Factors relevant to determining appropriate sanctions include, without limitation:
Seriousness of the Violation;
The Responding Party’s prior history;
Ages of individuals involved;
Whether the Responding Party poses an ongoing threat to the safety of others;
Voluntary disclosure of offense and/or cooperation by the Responding Party;
Disposition of an investigation by state or federal law authorities;
Real or perceived impact of incident on the Reporting Party, NGB(s) or USOPC; and
17. What is USEF’s responsibility to enforce sanctions?
Federal Law requires USEF to enforce sanctions imposed by the U.S. Center for SafeSport and interim measures, including temporary suspensions. Communicating the information to members and the media is an important way to ensure protection of our members and participants in equestrian sport.
18. When did USEF’s Safe Sport program start?
USEF established a Safe Sport Policy, effective December 1, 2013, prior to the Center being created. The Policy covered the areas of prohibited conduct (sexual misconduct, emotional misconduct, physical misconduct, bullying, harassment and hazing), training and education, criminal background checks, reporting and enforcement. Program requirements included Safe Sport Training and criminal background checks for USEF Staff, Licensed Officials, Board Members and Team Chefs and Coaches.
19. What is the responsibility of USEF Recognized Affiliates and their associated organizations and activities?

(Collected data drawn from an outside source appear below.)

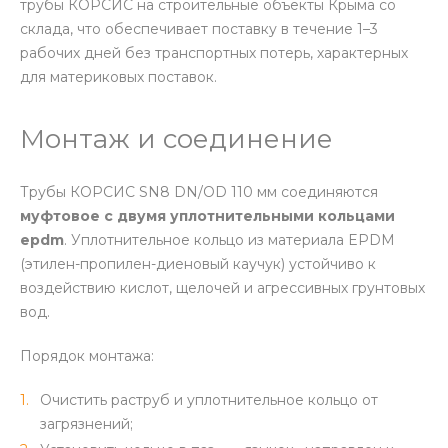
трубы КОРСИС на строительные объекты Крыма со
склада, что обеспечивает поставку в течение 1–3
рабочих дней без транспортных потерь, характерных
для материковых поставок.
Монтаж и соединение
Трубы КОРСИС SN8 DN/OD 110 мм соединяются
муфтовое с двумя уплотнительными кольцами
epdm
. Уплотнительное кольцо из материала EPDM
(этилен-пропилен-диеновый каучук) устойчиво к
воздействию кислот, щелочей и агрессивных грунтовых
вод.
Порядок монтажа:
Очистить раструб и уплотнительное кольцо от
загрязнений;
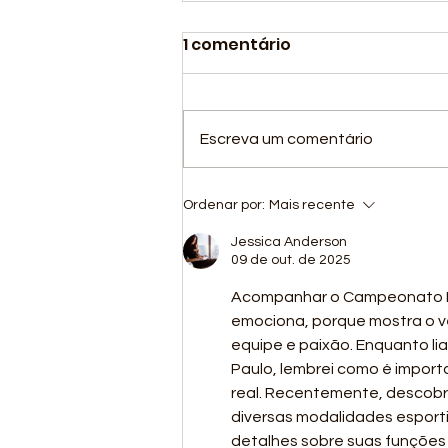
1 comentário
Escreva um comentário
Nossa equipe de
Ordenar por:
Mais recente
atletismo concluiu com
grande sucesso sua
Jessica Anderson
09 de out. de 2025
participação na 2ª
Fase Nacional do
Acompanhar o Campeonato Br
emociona, porque mostra o v
Circuito Loterias Caixa
equipe e paixão. Enquanto li
de Atletismo.
Paulo, lembrei como é import
real. Recentemente, descobri
diversas modalidades esporti
detalhes sobre suas funções e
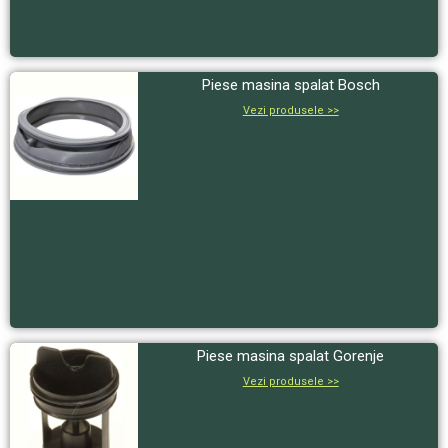
Piese masina spalat Bosch
Vezi produsele >>
Piese masina spalat Gorenje
Vezi produsele >>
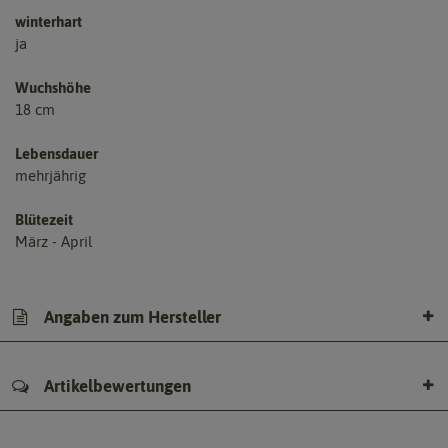
winterhart
ja
Wuchshöhe
18 cm
Lebensdauer
mehrjährig
Blütezeit
März - April
Angaben zum Hersteller
Artikelbewertungen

A suspended or banned person is prohibited from participating, in any capacity, in any activity or competition authorized by, organized by, or under the auspices of the United States Olympic & Paralympic Committee, the national governing bodies recognized by the United States Olympic & Paralympic Committee, including US Equestrian, and/or any US Equestrian Affiliated Organization. This prohibition affects a person regardless of whether or not they are a USEF member. Competition licensees and management are responsible for ensuring that no banned or suspended person is on the competition grounds.
20. Why do I have to take SafeSport Training?

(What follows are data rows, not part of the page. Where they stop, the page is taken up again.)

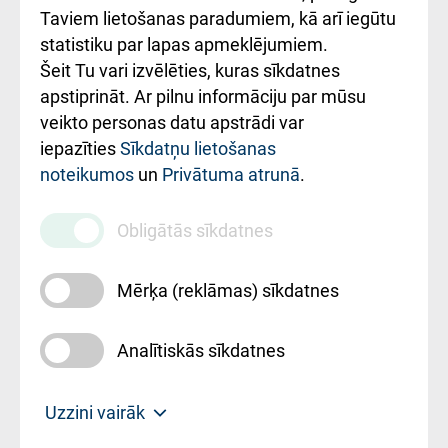
Rēķinu apmaksas
Taviem lietošanas paradumiem, kā arī iegūtu
ceļvedis
statistiku par lapas apmeklējumiem.
Šeit Tu vari izvēlēties, kuras sīkdatnes
Rekvizīti un
apstiprināt. Ar pilnu informāciju par mūsu
ārstniecības
veikto personas datu apstrādi var
iestādes kods
iepazīties
Sīkdatņu lietošanas
noteikumos
un
Privātuma atrunā
.
010000234
Maksas
Obligātās sīkdatnes
pakalpojumu
cenrādis
Mērķa (reklāmas) sīkdatnes
Analītiskās sīkdatnes
Uz sākumu
Uzzini vairāk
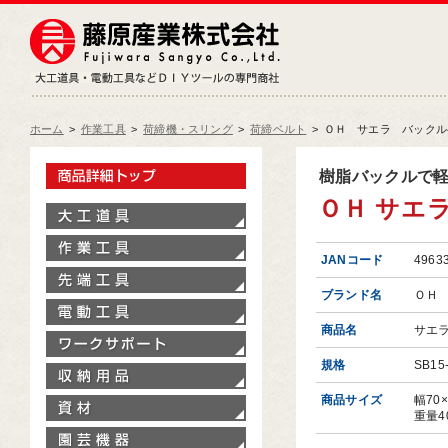
藤原産業株式会社
大工道具・電動工具などDIY
ホーム
>
作業工具
>
荷締機・スリング
>
荷締ベルト
>
ＯＨ サエラ バックルベ
製品情報トップ
樹脂バックルで
ＯＨ サエラ
大工道具
作業工具
JANコード
4963
先端工具
ブランド名
ＯＨ
電動工具
商品名
サエ
ワークサポート
規格
SB15
収納用品
商品サイズ
幅70
資材
重量4
園芸機器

On February 14, 2018 the U.S. Senate signed into Federal Law,S 534, the Protecting Young Victim’s from Sexual Abuse and Safe Sport Authorization Act of 2017 which became effective immediately. The bill imposes general requirements on youth-serving amateur athletic organizations including child abuse prevention training for adult members who have regular contact with minor athletes. This requirement extends beyond USEF to all amateur sports organizations participating in interstate or international athletic competition and whose membership includes any adult who is in regular contact with minor athletes. In equestrian sports, there are no horse shows that exclude children. Therefore, it was approved by the USEF Board of Directors on August 28, 2018 to require all USEF Competing Members 18-years-old and older to complete the SafeSport Training.

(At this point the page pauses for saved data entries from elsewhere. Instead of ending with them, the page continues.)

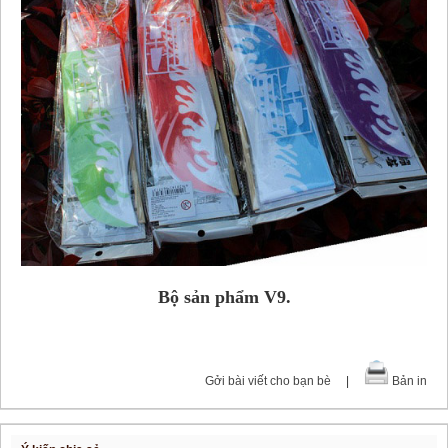
Bộ sản phẩm V9.
Gởi bài viết cho bạn bè
|
Bản in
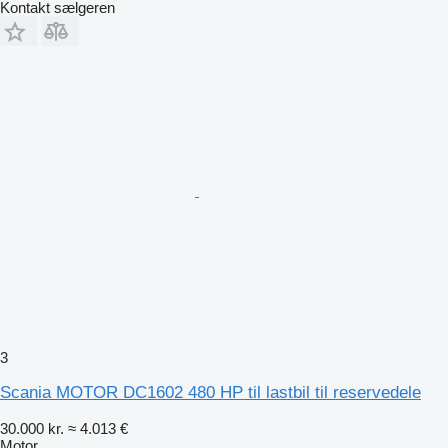
Kontakt sælgeren
3
Scania MOTOR DC1602 480 HP til lastbil til reservedele
30.000 kr.
≈ 4.013 €
Motor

Any USEF Competing Member who is 18-years-old and older (based on your actual birthday) is required to take the SafeSport training, including amateurs, professionals, juniors who are 18-years-old and older, and owners who have an annual, three-year, or lifetime membership. Others required to take the SafeSport training include USEF licensed officials, Chefs d’Equipe, Staff, Board Members, Competition Management, Coaches, Human Physios, Farriers, Trainers, Veterinarians, and Selectors hired or contracted by USEF. The SafeSport training requirement does not apply to USEF Subscriber Members or USEF Competing Members under the age of 18 (based on your actual birthday).